Açık söylemek gerekirse oyuna yaptığı doğru müdahalelerle Pardew önemli işler yaptı. Fakat hücum anlamında Newcastle Çıldır Gölü iken Arsenal Marmara Denizi gibiydi. Newcastle'ın kaleyi bulan 2 şutuna karşılık Arsenal'in 8 isabetli şutu vardı. Walcott iki devre iki ayrı isme karşı oynamasına karşın harika bir maç çıkardı. Arteta %94 oranla yaptığı 88 pas, 6'da 6 isabetli uzun pas ve 4 top çalma ile orta sahayı tek başına idare etti. Rosicky'de oyundan çıkana kadar varını yoğunu ortaya koydu. İnsan keşke 3-4 yaş daha genç olsaydı diyor. Savunma anlamında Coloccini ya da Simpson kadar iyi görünmemiş olabilir ama bunun nedeni Demba Ba'nın tek forvet olarak çok etkisiz kalmasıydı. Song-Vermaelen-Koscielny üçlüsü onu adet yuttu. Tiote'nin sakatlanarak çıkması Arteta'ya son bölümde daha geniş bir alan sağladı ve bundan yararlandı. Szczesny'nin kaleyi tutan iki şuttan birini yemiş olması ise düşündürücü. Oyuna sonradan giren Ramsey ve Gervinho yine yeteri kadar etki göstermediler ama kenardan gelecek oyunlar olarak kaliteli isimler.
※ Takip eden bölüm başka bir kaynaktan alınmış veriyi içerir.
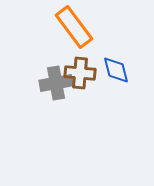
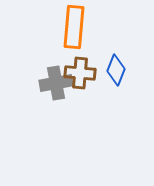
orange rectangle: rotated 42 degrees clockwise
blue diamond: rotated 36 degrees clockwise
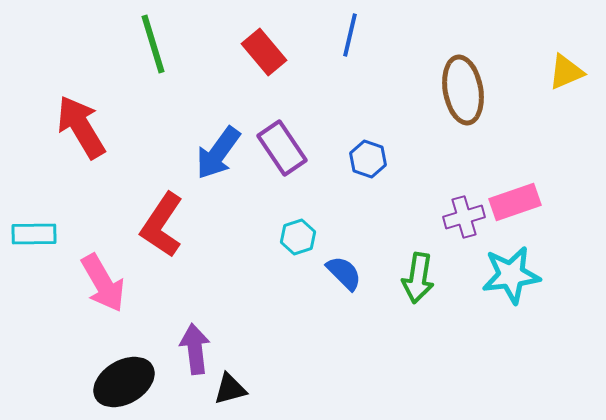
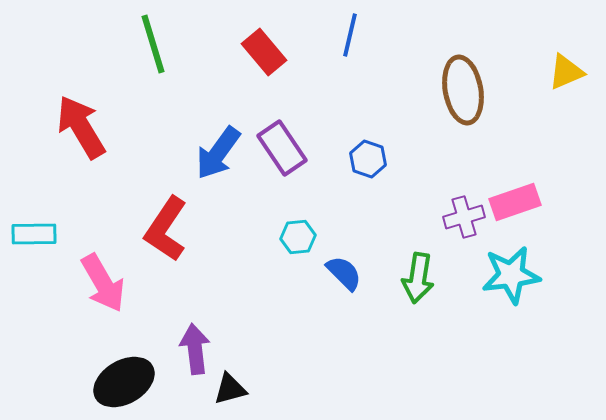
red L-shape: moved 4 px right, 4 px down
cyan hexagon: rotated 12 degrees clockwise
Sonuç olarak Tottenham'ın bir puan arkasında ve Chelsea ile içeride oynayacağımız bir maç olmak ile birlikte 3 puan önündeyiz. Bu takımın artık ligi ilk dört dışında bitireceğine inanmak zor. Üst üste dördüncü kez geriden gelerek galip geldik. Bu takımların Sunderland, Tottenham, Liverpool ve Newcastle olduğunu da hatırlatmak lazım. Bu kaçıncı dönüş. Takımda son dakikaya kadar bitmeyen bir inanç oluştu. Umarım gelecek sezona da taşırız bu ruhu. Keşke bu halimiz sezon başında olsaydı demek geliyor içimizden ama yapacak bir şey yok. Bu sezonu olabilecek en üst yerde tamamlayarak gelecek sezona umutla bakmak dileğiyle.